Koenemann: Das ist auch gut so. Denn das Potenzial an Pferden, die auf Sand laufen sollen, kann von einem Veranstalter allein gar nicht bewältigt werden. Wir brauchen zwei Sandbahnen in Deutschland, sonst können auch wir nicht überleben.

Für die Neusser Bahn gibt es hochfliegende Pläne, sie zu einem Sportzentrum mit Multifunktionshalle umzubauen. Wie sieht es mit der Verwirklichung aus?

Koenemann: Die sehe ich auf gutem Wege. Auf der expo real in München wurde ja schon ein interessanter und seriöser Betreiber vorgestellt. Was das geplante Bürogebäude angeht, da sind für zwei Drittel der Fläche bereits potenzielle Mieter gefunden. Und die Gespräche mit der Turngemeinde über die Einbindung ihres Vereinszentrums sind auch schon gelaufen.

Vogel: Die größten Schwierigkeiten bereitet das Globe-Theater. Das ist ja jetzt schon unser Problem, denn während des Shakespeare-Festivals können wir sechs Wochen nichts veranstalten.

Lässt sich das Globe nicht versetzen? Auf dem Gelände ist doch genügend Platz.

Koenemann: Der Platz ist nicht die Frage. Aber wenn man das Gebäude jetzt auseinandernimmt, lässt es sich nicht wieder zusammenbauen. Das Problem ist der Schallschutz, und daran lässt sich nichts machen, ohne den Charakter des Theaters zu verändern.
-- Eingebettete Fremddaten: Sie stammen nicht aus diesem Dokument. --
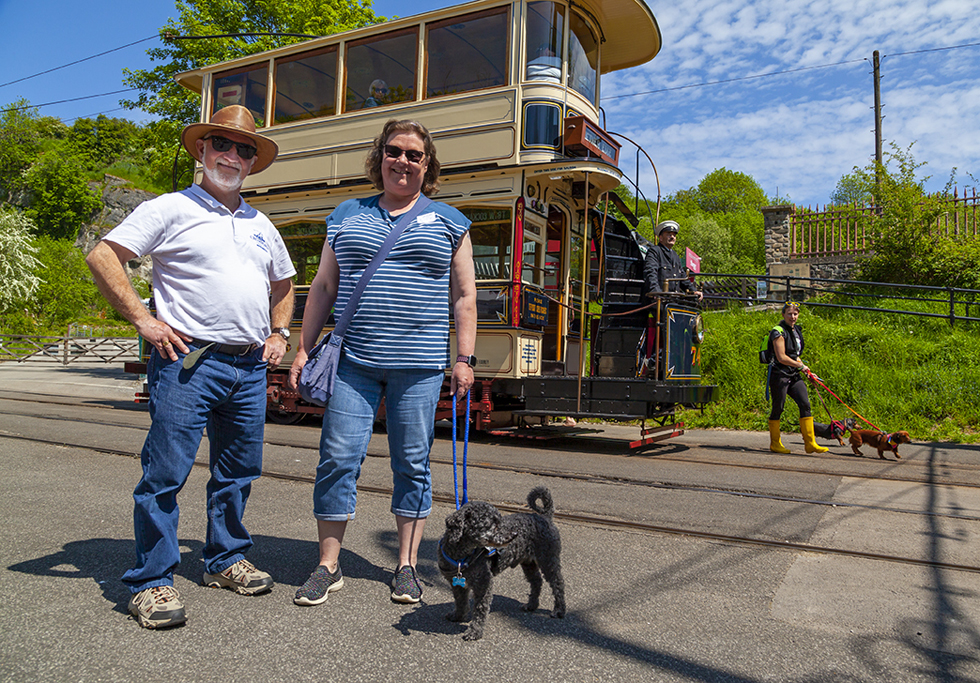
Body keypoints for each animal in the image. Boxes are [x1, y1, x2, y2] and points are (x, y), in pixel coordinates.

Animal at [438, 486, 568, 640]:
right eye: (492, 524)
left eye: (500, 521)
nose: (515, 534)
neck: (462, 556)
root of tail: (545, 517)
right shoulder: (456, 583)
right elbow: (460, 601)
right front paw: (458, 616)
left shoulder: (483, 584)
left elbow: (480, 609)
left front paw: (475, 631)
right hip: (528, 563)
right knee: (537, 581)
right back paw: (531, 605)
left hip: (548, 560)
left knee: (558, 584)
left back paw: (559, 610)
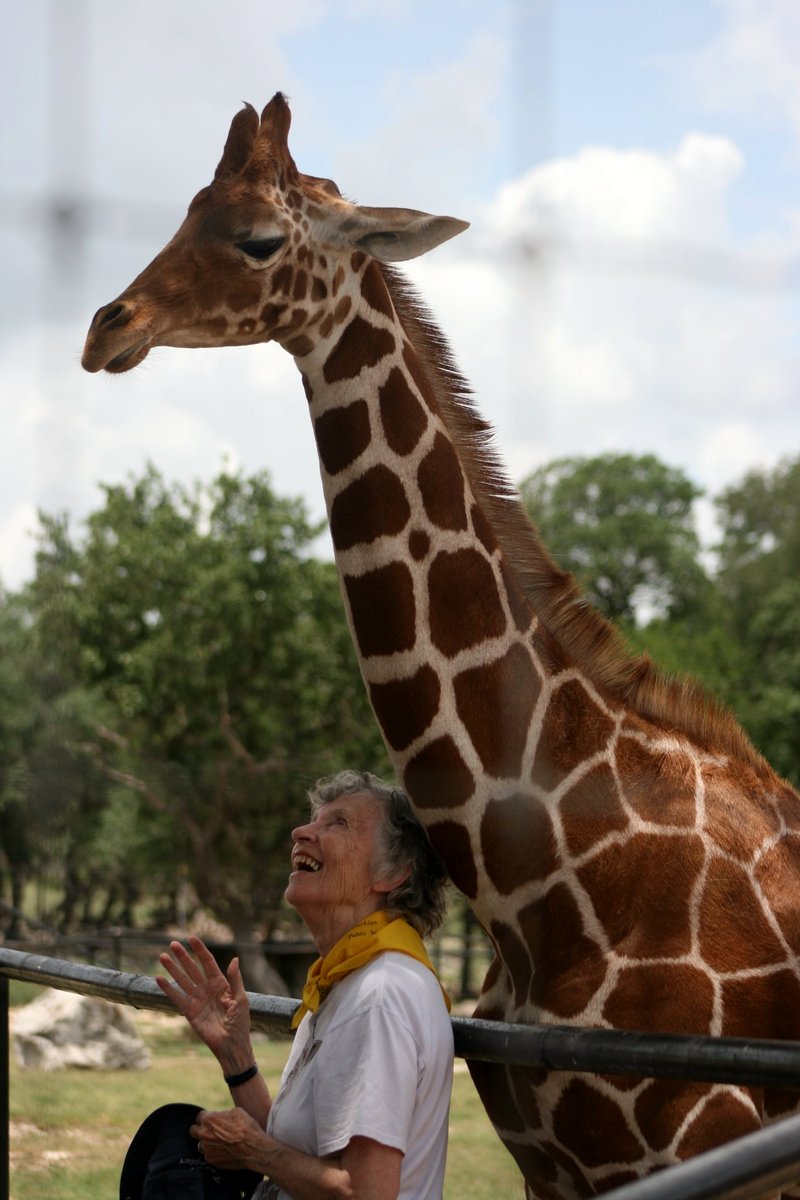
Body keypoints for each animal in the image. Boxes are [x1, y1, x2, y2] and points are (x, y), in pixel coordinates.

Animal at [79, 96, 800, 1200]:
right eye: (185, 210)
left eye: (256, 238)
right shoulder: (552, 1162)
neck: (551, 887)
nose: (107, 328)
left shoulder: (711, 1150)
Vogel: Wir werden mit dem Globe leben und uns arrangieren müssen. Was die Vermarktung des Geländes im Sommer angeht, müssen wir eine für beide Seiten verträgliche Lösung anstreben. Im geplanten Sportpark könnte es zu Interessenkonflikten zwischen dem Globe einerseits sowie der Halle und dem TG-Zentrum andererseits kommen.

Für wie wahrscheinlich halten Sie denn die Realisierung eines Sportparks?

Koenemann: Im Wesentlichen ist das eine Frage der Querfinanzierung. Dass das ganz ohne die Stadt geht, von dieser Ansicht haben sich inzwischen die meisten verabschiedet. Ich spreche jetzt mal als CDU-Fraktionsvorsitzender: Bei uns, aber ich glaube, in der gesamten Politik, ist die Stimmung hopp oder top. Entweder die jetzigen Pläne werden verwirklicht oder es passiert gar nichts, eine andere Lösung sehe ich nicht.

Vogel: Und wenn gar nichts passiert, stellt das auch unsere Zukunft in Frage. Die Notwendigkeit, dass etwas passieren muss, wird, glaube ich, überall gesehen. Wir brauchen keine Arena wie in Düsseldorf, aber wenn wir so eine Halle hätten wie in Dormagen wären wir schon ein ganzes Stück weiter.

Koenemann: Was da geplant wird, sind keine Luftschlösser. Ich halte es für sehr realistisch, dass wir 2005 mit der Umsetzungsphase beginnen können.